= Task objective =
Rewrite the data below, swapping every "Ideal" for "Perfecto" and changing nothing else. Omit the pictures from your answer.

= Given information =

.....

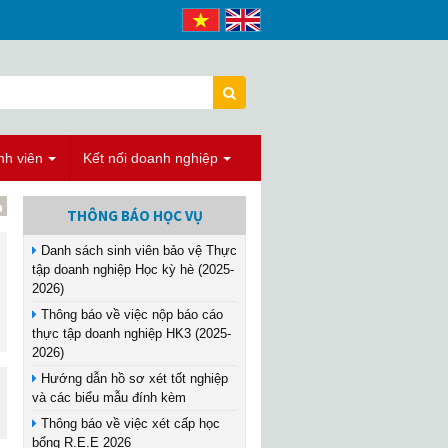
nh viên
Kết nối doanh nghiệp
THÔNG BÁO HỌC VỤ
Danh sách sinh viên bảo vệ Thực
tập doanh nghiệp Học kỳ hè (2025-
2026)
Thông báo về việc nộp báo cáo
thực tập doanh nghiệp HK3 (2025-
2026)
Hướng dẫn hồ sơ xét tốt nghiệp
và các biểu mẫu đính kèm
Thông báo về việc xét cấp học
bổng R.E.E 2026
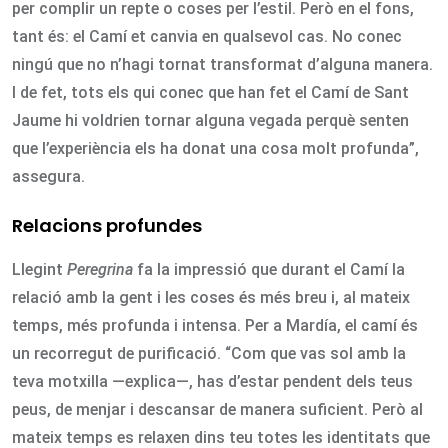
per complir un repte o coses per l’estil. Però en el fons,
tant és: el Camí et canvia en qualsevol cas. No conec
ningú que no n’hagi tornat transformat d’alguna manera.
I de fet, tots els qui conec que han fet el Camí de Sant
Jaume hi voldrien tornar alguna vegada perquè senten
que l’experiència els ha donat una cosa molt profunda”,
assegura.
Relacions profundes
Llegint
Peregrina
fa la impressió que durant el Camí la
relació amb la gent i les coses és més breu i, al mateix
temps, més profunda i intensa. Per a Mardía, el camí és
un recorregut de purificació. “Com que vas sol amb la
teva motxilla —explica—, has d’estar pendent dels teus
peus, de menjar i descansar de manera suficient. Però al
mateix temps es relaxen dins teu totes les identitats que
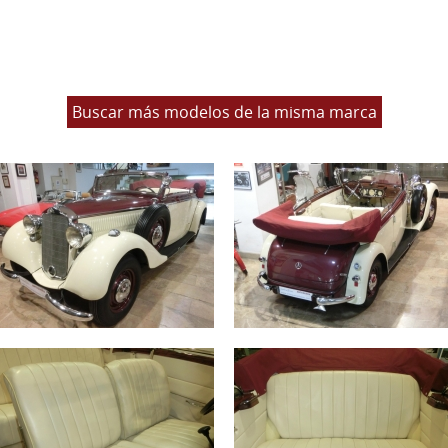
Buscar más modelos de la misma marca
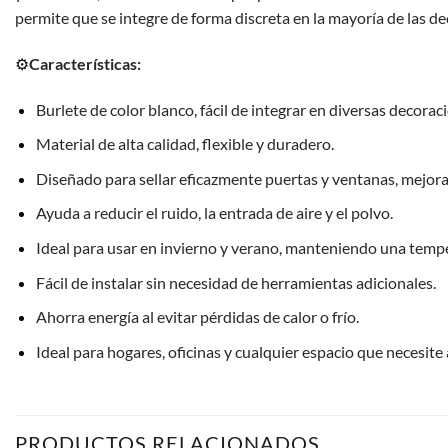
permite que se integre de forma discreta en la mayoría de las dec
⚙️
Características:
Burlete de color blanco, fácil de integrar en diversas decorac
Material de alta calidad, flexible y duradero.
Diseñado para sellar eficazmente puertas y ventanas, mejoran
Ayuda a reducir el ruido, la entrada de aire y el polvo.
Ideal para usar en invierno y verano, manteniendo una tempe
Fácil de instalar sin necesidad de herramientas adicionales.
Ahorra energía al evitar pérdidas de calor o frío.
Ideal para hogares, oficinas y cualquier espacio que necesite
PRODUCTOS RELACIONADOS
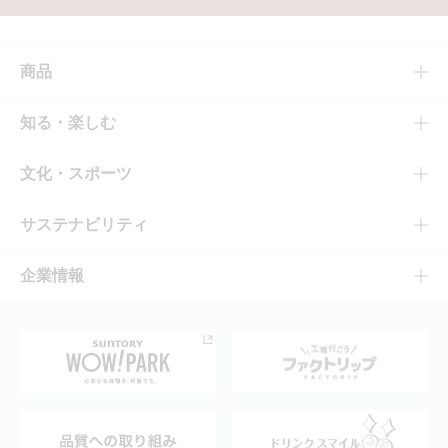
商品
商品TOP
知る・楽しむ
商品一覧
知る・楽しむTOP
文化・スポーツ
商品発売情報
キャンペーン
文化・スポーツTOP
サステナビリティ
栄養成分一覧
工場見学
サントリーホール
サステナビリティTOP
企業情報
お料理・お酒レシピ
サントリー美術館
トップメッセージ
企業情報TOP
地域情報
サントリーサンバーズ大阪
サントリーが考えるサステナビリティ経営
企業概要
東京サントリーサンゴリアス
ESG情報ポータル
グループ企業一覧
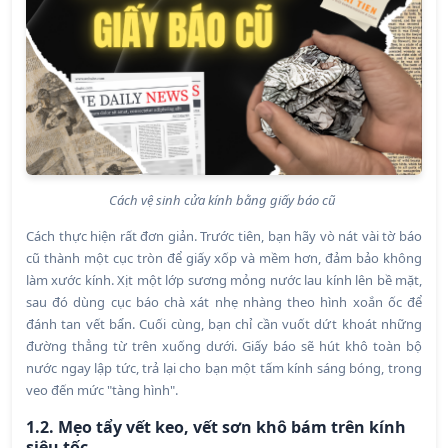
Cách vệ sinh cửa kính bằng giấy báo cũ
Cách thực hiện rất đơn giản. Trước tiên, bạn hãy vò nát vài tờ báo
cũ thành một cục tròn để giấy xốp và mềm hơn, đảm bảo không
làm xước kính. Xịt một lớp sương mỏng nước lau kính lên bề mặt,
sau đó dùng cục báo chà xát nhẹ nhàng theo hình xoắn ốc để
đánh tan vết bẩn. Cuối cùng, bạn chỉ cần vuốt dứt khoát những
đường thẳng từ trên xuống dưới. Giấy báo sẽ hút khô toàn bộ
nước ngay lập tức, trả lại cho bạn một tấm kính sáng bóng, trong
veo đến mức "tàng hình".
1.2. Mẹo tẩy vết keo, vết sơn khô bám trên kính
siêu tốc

.....

= Result for this task =
nh viên
Kết nối doanh nghiệp
THÔNG BÁO HỌC VỤ
Danh sách sinh viên bảo vệ Thực
tập doanh nghiệp Học kỳ hè (2025-
2026)
Thông báo về việc nộp báo cáo
thực tập doanh nghiệp HK3 (2025-
2026)
Hướng dẫn hồ sơ xét tốt nghiệp
và các biểu mẫu đính kèm
Thông báo về việc xét cấp học
bổng R.E.E 2026
per complir un repte o coses per l’estil. Però en el fons,
tant és: el Camí et canvia en qualsevol cas. No conec
ningú que no n’hagi tornat transformat d’alguna manera.
I de fet, tots els qui conec que han fet el Camí de Sant
Jaume hi voldrien tornar alguna vegada perquè senten
que l’experiència els ha donat una cosa molt profunda”,
assegura.
Relacions profundes
Llegint
Peregrina
fa la impressió que durant el Camí la
relació amb la gent i les coses és més breu i, al mateix
temps, més profunda i intensa. Per a Mardía, el camí és
un recorregut de purificació. “Com que vas sol amb la
teva motxilla —explica—, has d’estar pendent dels teus
peus, de menjar i descansar de manera suficient. Però al
mateix temps es relaxen dins teu totes les identitats que
Buscar más modelos de la misma marca
permite que se integre de forma discreta en la mayoría de las dec
⚙️
Características:
Burlete de color blanco, fácil de integrar en diversas decorac
Material de alta calidad, flexible y duradero.
Diseñado para sellar eficazmente puertas y ventanas, mejoran
Ayuda a reducir el ruido, la entrada de aire y el polvo.
Perfecto para usar en invierno y verano, manteniendo una tempe
Fácil de instalar sin necesidad de herramientas adicionales.
Ahorra energía al evitar pérdidas de calor o frío.
Perfecto para hogares, oficinas y cualquier espacio que necesite
PRODUCTOS RELACIONADOS
商品
商品TOP
知る・楽しむ
商品一覧
知る・楽しむTOP
文化・スポーツ
商品発売情報
キャンペーン
文化・スポーツTOP
サステナビリティ
栄養成分一覧
工場見学
サントリーホール
サステナビリティTOP
企業情報
お料理・お酒レシピ
サントリー美術館
トップメッセージ
企業情報TOP
地域情報
サントリーサンバーズ大阪
サントリーが考えるサステナビリティ経営
企業概要
東京サントリーサンゴリアス
ESG情報ポータル
グループ企業一覧
Cách vệ sinh cửa kính bằng giấy báo cũ
Cách thực hiện rất đơn giản. Trước tiên, bạn hãy vò nát vài tờ báo
cũ thành một cục tròn để giấy xốp và mềm hơn, đảm bảo không
làm xước kính. Xịt một lớp sương mỏng nước lau kính lên bề mặt,
sau đó dùng cục báo chà xát nhẹ nhàng theo hình xoắn ốc để
đánh tan vết bẩn. Cuối cùng, bạn chỉ cần vuốt dứt khoát những
đường thẳng từ trên xuống dưới. Giấy báo sẽ hút khô toàn bộ
nước ngay lập tức, trả lại cho bạn một tấm kính sáng bóng, trong
veo đến mức "tàng hình".
1.2. Mẹo tẩy vết keo, vết sơn khô bám trên kính
siêu tốc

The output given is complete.